60+% of patients received pre-ESRD care,State,Average Standardized Readmission Ratio
No,AK,0.8175
No,AL,1.0221052631578948
Yes,AL,0.86
No,AR,0.9012903225806452
Yes,AR,1.09


As the chart above demonstrates, for 2020, on average, facilities for which 60% or more of patients received pre-ESRD nephrologist care for more than 12 months, had lower standardized readmission rates in states such as New Mexico. This is expected, as greater availability of specialized care prior and during the process of dialysis is expected to result in patients being better prepared to manage their condition and not have to be readmitted to a hospital or dialysis facility due to a dialysis procedure. However, in other states such as Mississippi, the SRR is significantly higher for patients who received more than 12 months of pre-ESRD care.
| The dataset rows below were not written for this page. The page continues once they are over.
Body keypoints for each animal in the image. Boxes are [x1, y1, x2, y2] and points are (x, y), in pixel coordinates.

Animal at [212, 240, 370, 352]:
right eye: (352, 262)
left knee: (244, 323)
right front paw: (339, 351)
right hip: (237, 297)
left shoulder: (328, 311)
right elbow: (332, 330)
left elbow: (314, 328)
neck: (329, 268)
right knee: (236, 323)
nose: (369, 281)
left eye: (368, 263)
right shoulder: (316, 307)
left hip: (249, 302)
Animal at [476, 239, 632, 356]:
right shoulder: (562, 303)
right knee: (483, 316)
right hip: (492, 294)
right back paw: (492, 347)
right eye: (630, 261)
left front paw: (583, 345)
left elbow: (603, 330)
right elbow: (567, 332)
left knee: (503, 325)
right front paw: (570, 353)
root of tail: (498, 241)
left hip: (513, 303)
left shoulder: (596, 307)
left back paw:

Therefore, state health agencies can learn about their best practices and programs in states such as New Mexico, which have on average, lower readmission rates, compared to other states, particularly from facilities whose patients received 12 or more months of pre-ESRD nephrologist care.

The `Overview` notebook from Databricks was used as a reference in the initial steps of this analysis, particularly in the data ingestion commands and the creation of a temporary view for querying the dataset.